- [Assignment]:
In the text on dividing unvested marital assets below, change "vexing" to "troublesome" and give the section starting with "Often Parties are" and going on through "have a value?" in full.

- [Text provided]:
● ● ● ●

Often Parties are faced with difficult issues related to the division of
property. One of the more vexing property settlement issues is dividing
marital assets that have not yet vested.
Since the property rights have not vested
and are not owned, do they have a value?
Both Minnesota and Wisconsin Appellate
Courts have wrestled with this issue frequently in the past. As a
result, there is no longer any doubt that even unvested property rights,
whether stock options or pensions, are considered marital and may be
divided as part of a divorce proceeding.
In the 1987 case of
Salstrom v. Salstrom, Minnesota courts specifically addressed the
issue of unvested stock options. In that case, the Court noted that
stock options exercisable after the date of the divorce are similar to
vested pension plans and concluded that these options "are an economic
resource acquired during the marriage constituting a marital asset." It
is also recognized that unvested stock options have both marital and
non-marital aspects which must be apportioned. There is a marital value
to the options since the options were granted during the marriage. There
is also a non-marital element since they are likely to vest after the
marriage has been dissolved and are earned, in part, through the
continued labor of the employee spouse after the divorce.

● ● ● ●

- [Records provided]:

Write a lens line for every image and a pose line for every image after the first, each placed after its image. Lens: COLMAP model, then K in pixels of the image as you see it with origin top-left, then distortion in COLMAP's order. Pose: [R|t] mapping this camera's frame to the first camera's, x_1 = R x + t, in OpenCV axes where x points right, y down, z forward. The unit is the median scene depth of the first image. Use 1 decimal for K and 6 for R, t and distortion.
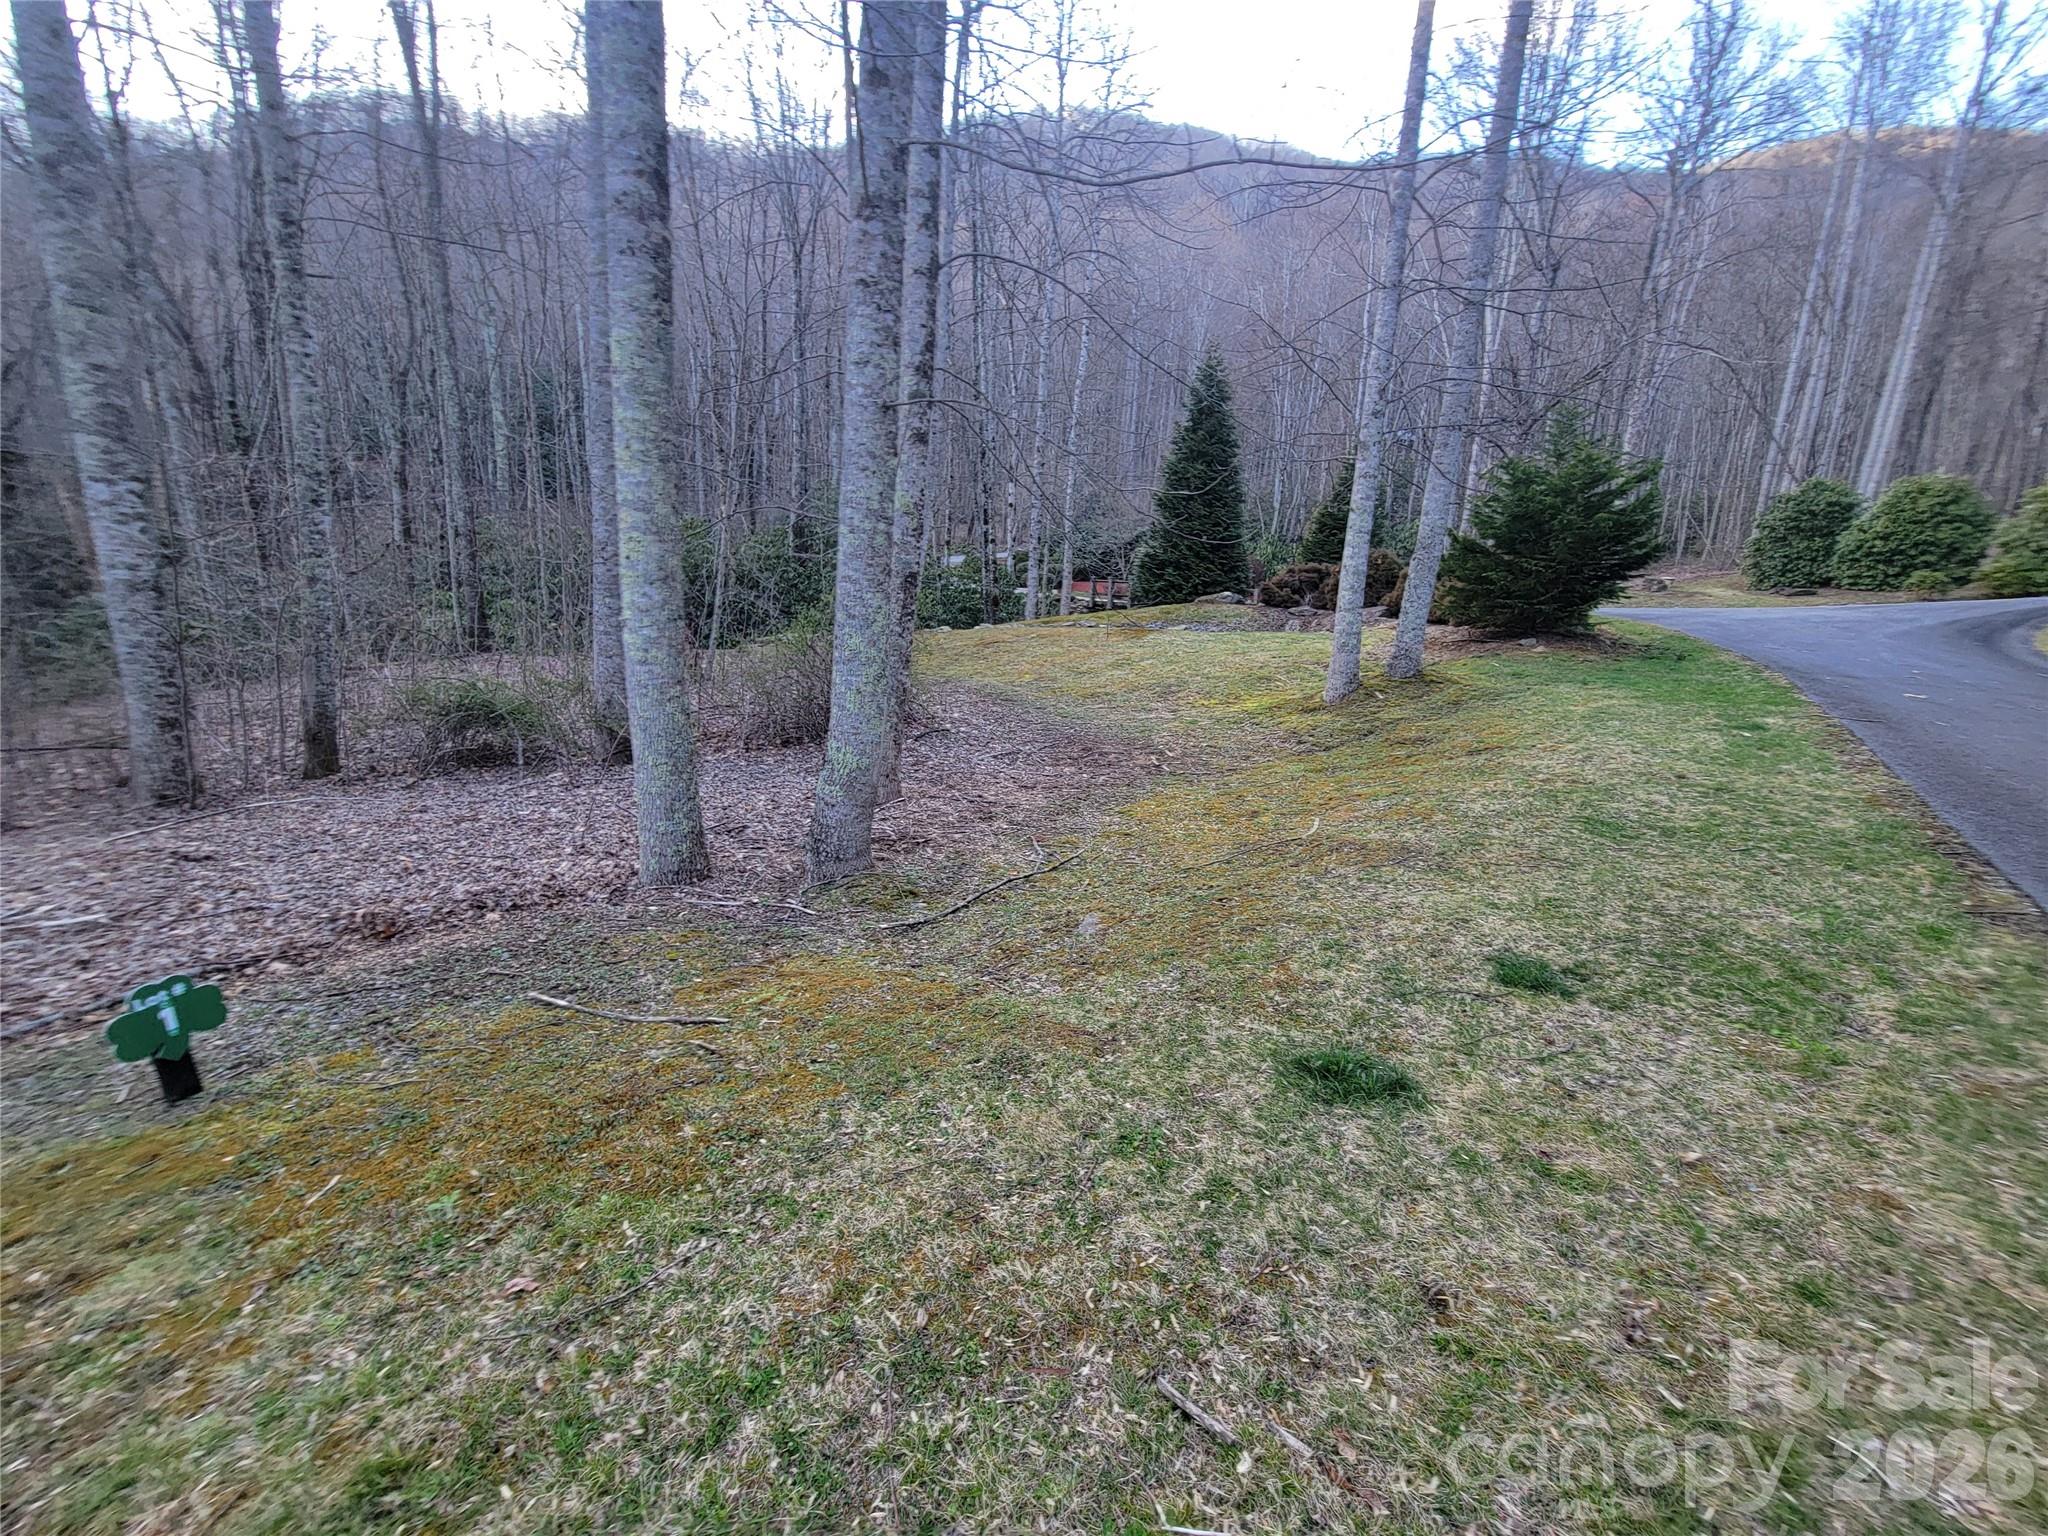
lens RADIAL K [[837.1, 0, 1028.4], [0, 837.1, 768.1], [0, 0, 1]] dist [0.000435, -0.002293]
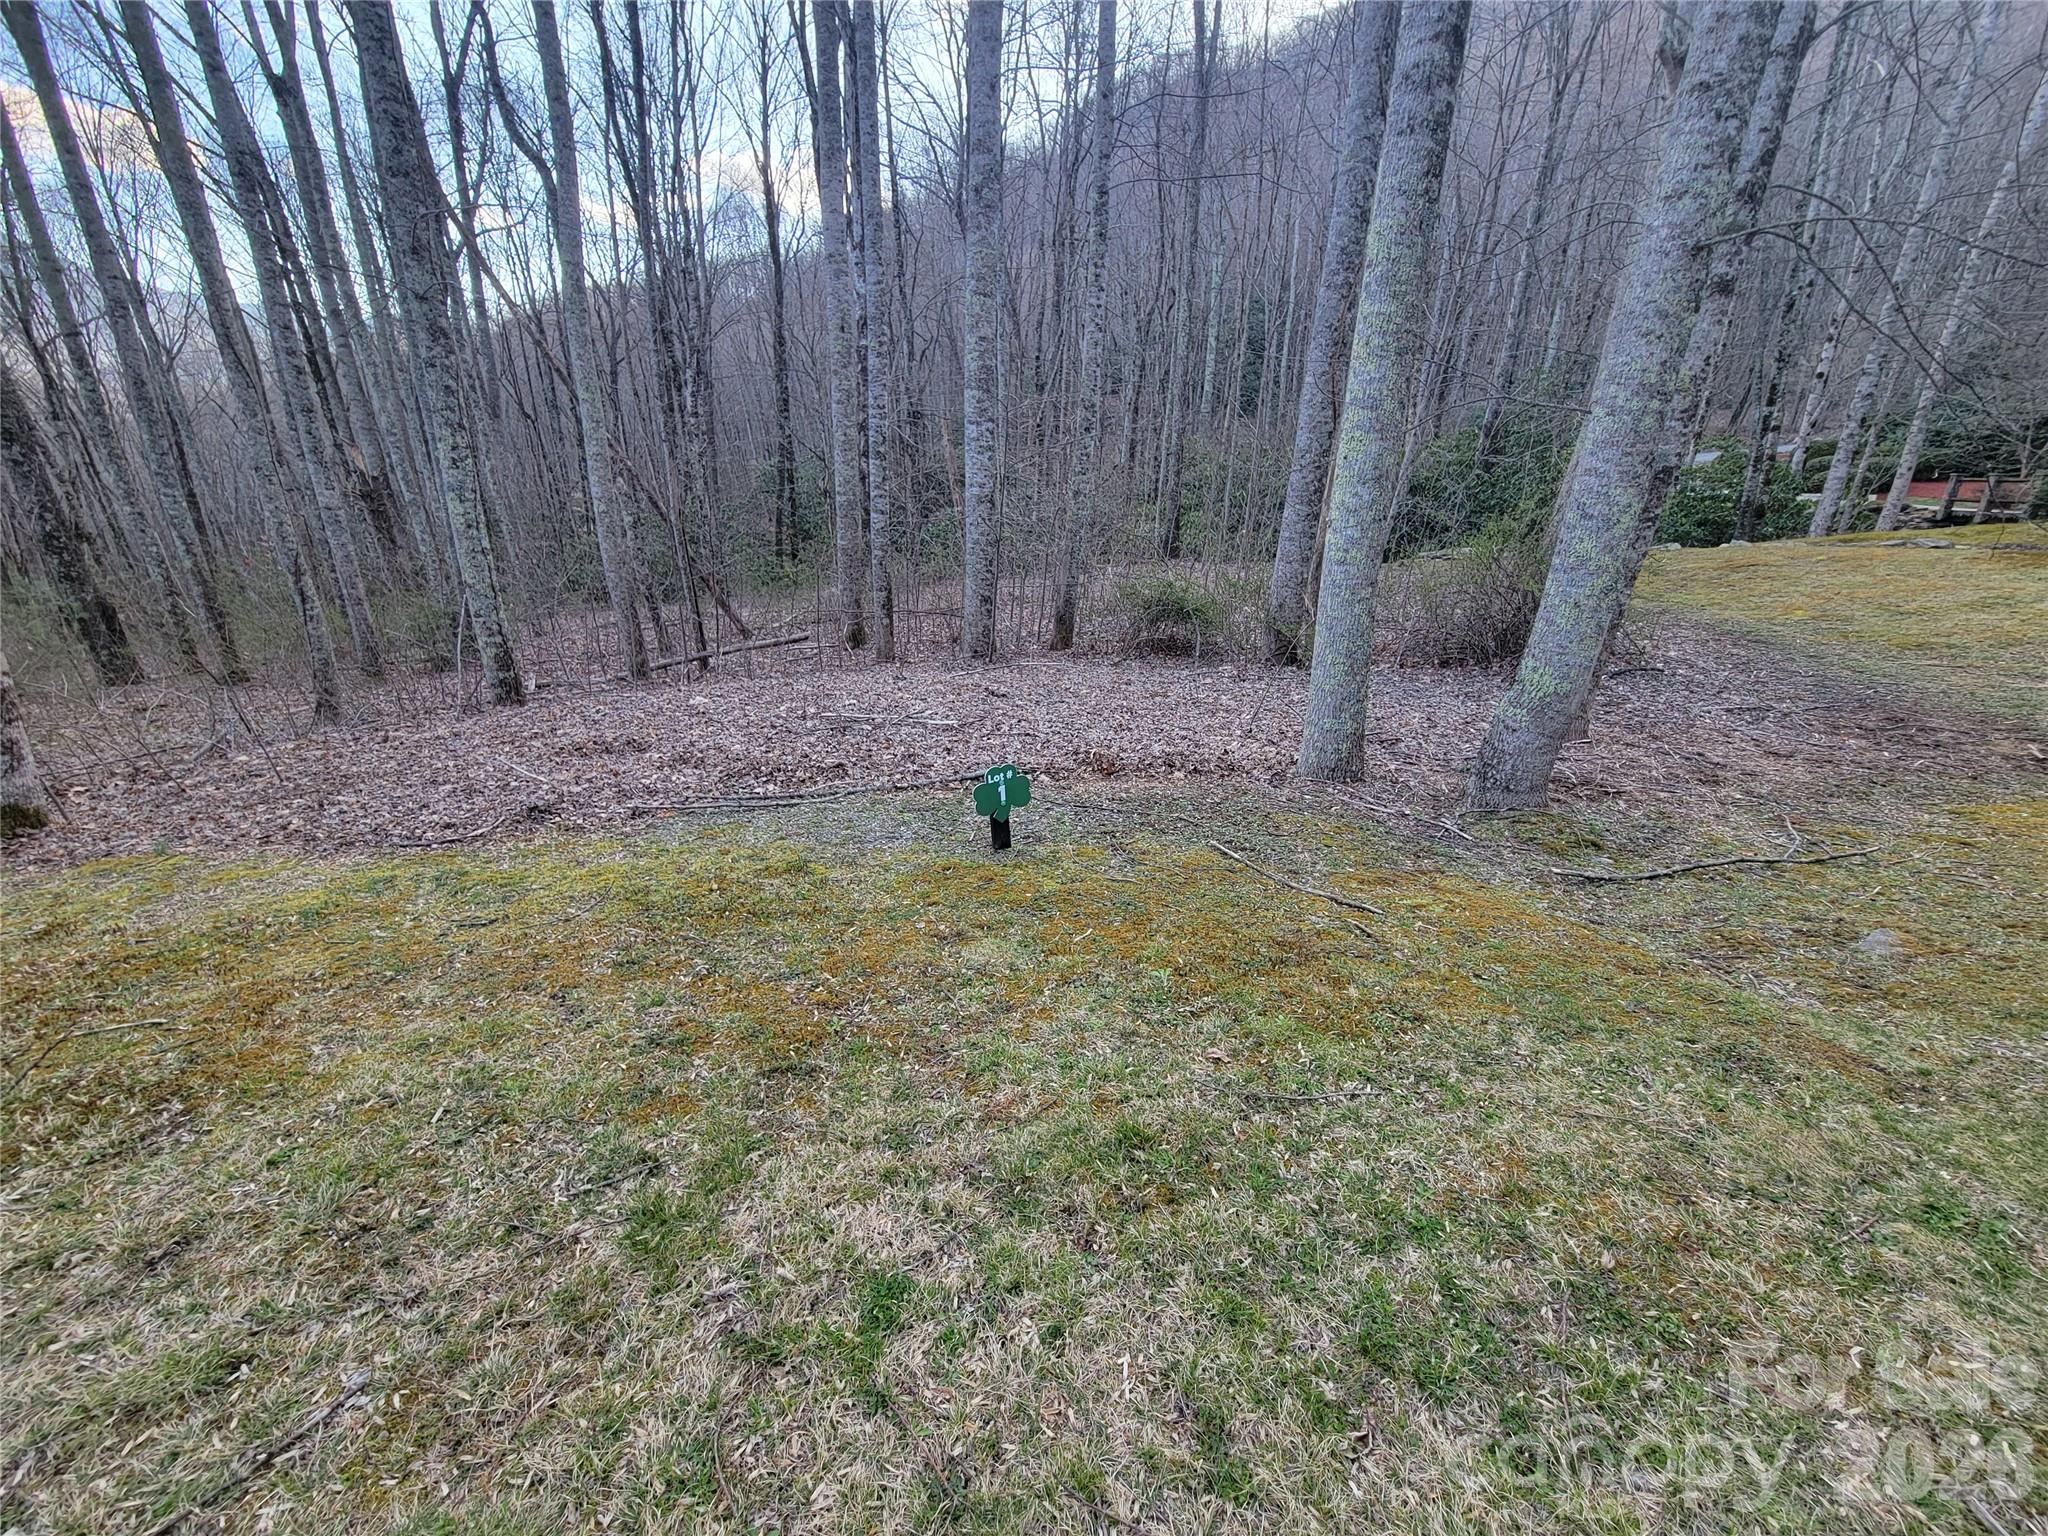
lens RADIAL K [[837.1, 0, 1028.4], [0, 837.1, 768.1], [0, 0, 1]] dist [0.000435, -0.002293]
pose [[0.744910, 0.189918, -0.639563, -0.043499], [-0.127014, 0.981464, 0.143509, 0.025749], [0.654963, -0.025668, 0.755225, -0.040540]]
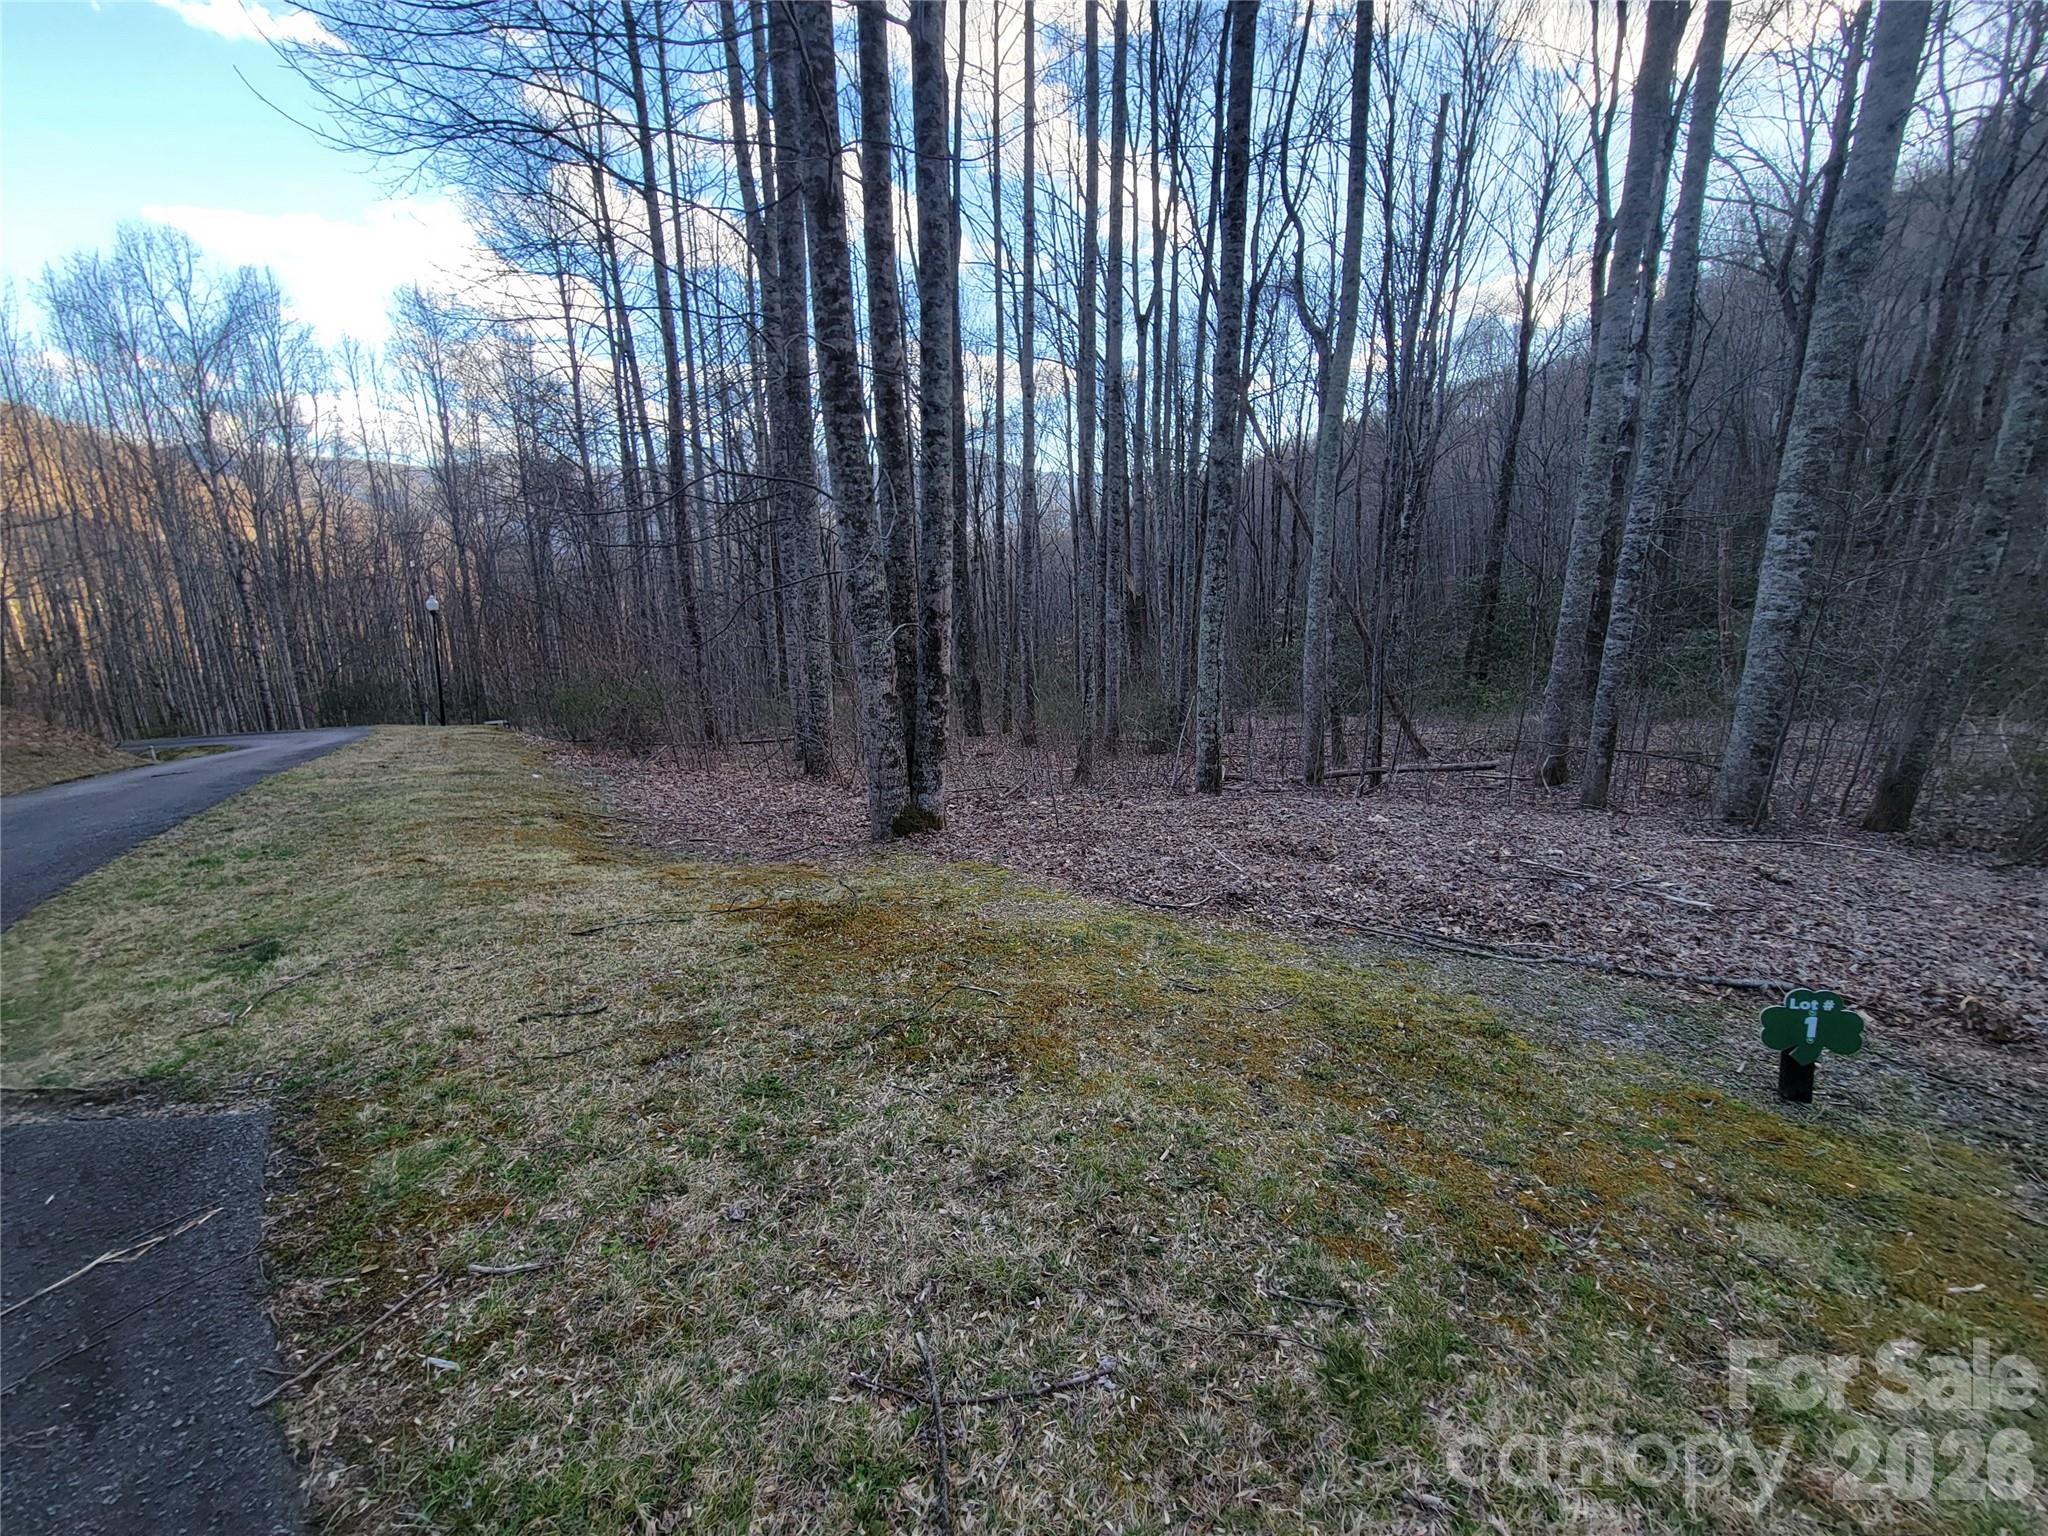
lens RADIAL K [[838.0, 0, 1024.0], [0, 838.0, 768.0], [0, 0, 1]] dist [-0.001185, -0.000910]
pose [[0.081581, 0.170837, -0.981916, -0.064824], [-0.214264, 0.965171, 0.150122, 0.019697], [0.973363, 0.198142, 0.115344, -0.106931]]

● ● ● ●

- [Result of this exercise]:
Often Parties are faced with difficult issues related to the division of
property. One of the more troublesome property settlement issues is dividing
marital assets that have not yet vested.
Since the property rights have not vested
and are not owned, do they have a value?